L’homme, ce roseau pensant. Essai sur les racines de la nature humaine
Pourquoi avoir choisi cette citation de Blaise Pascal, « L’homme est un roseau, le plus faible de la nature, mais un roseau pensant » ?
Axel KAHN
Il n’existe pas de manière plus claire de poser le problème que j’ai voulu traiter. Pour le biologiste, l’homme est un avatar banal de l’évolution, dont les gènes sont à 50 % identiques à ceux de la levure ; nous sommes pourtant femmes et hommes. Il s’agit de comprendre comment le roseau est parvenu à la pensée.
Dans quelle mesure le comportement humain peut-il relever de l’instinct ?
Axel KAHN
L’être humain est un animal soumis aux mêmes déterminants biologiques que les autres animaux. Lorsqu’il est agit par ses instincts, l’homme a cependant développé la capacité de se poser la question de ces déterminants, de se surplomber, de se regarder agir et penser. Il se pose donc la question de la valeur morale, ré-humanisant y compris les comportements instinctifs. Les êtres humains créent la tendresse, la poésie, l’art, la musique, etc., à partir du phénomène de la reproduction qui demeure pour autant de nature animale.

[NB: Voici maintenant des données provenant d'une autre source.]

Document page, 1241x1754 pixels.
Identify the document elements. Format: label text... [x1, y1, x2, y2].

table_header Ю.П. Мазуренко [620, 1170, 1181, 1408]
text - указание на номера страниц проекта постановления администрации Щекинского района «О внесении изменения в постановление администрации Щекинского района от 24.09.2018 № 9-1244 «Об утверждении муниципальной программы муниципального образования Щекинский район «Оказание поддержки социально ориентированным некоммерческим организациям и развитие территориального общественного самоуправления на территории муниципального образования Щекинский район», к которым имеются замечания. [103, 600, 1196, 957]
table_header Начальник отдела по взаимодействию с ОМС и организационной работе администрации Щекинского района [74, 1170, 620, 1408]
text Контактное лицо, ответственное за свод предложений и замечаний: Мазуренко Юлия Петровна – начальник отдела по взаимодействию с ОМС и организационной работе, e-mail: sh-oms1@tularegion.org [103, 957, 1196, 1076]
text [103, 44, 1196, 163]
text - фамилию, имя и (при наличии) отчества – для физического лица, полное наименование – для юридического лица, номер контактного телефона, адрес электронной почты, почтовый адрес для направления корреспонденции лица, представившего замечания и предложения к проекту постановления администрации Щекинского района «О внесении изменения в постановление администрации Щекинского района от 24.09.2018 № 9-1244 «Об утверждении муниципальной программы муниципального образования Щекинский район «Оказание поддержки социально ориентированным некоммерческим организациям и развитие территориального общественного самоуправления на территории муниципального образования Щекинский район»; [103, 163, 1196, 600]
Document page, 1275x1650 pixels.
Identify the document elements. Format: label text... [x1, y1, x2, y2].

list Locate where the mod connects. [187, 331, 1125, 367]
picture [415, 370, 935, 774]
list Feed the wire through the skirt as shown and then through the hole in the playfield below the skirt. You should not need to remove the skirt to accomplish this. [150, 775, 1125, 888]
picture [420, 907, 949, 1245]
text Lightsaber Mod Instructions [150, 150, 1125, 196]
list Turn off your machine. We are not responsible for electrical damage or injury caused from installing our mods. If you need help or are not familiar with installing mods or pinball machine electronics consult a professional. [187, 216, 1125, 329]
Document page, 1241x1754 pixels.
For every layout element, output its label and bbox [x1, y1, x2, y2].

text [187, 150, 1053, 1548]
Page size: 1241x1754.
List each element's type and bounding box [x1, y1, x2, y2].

Peut-on distinguer les désirs déterminés par un comportement primaire des autres ?
Axel KAHN
Parmi les mammifères, il existe un enchaînement causal reproductif dont la légitimité évolutionniste est évidente. La complexification des circuits mentaux, caractéristique de l’homme, amène à la dissociation de cet enchaînement. La parade n’aboutit pas nécessairement à l’accouplement ; le plaisir sexuel n’a pas toujours pour but la reproduction. L’éclatement de l’enchaînement causal commence toutefois avant l’être humain, chez les bonobos par exemple, qui pratiquent le cunnilingus et la fellation hétérosexuelle et homosexuelle. Ils le font toutefois au grand jour, contrairement à l’homme, qui ne peut exister qu’au travers le regard de l’autre et ne peut s’empêcher de penser aux conséquences de ses ébats sur d’éventuels spectateurs, ce qui le rend moins disponible ; ceci explique la pudeur en amour.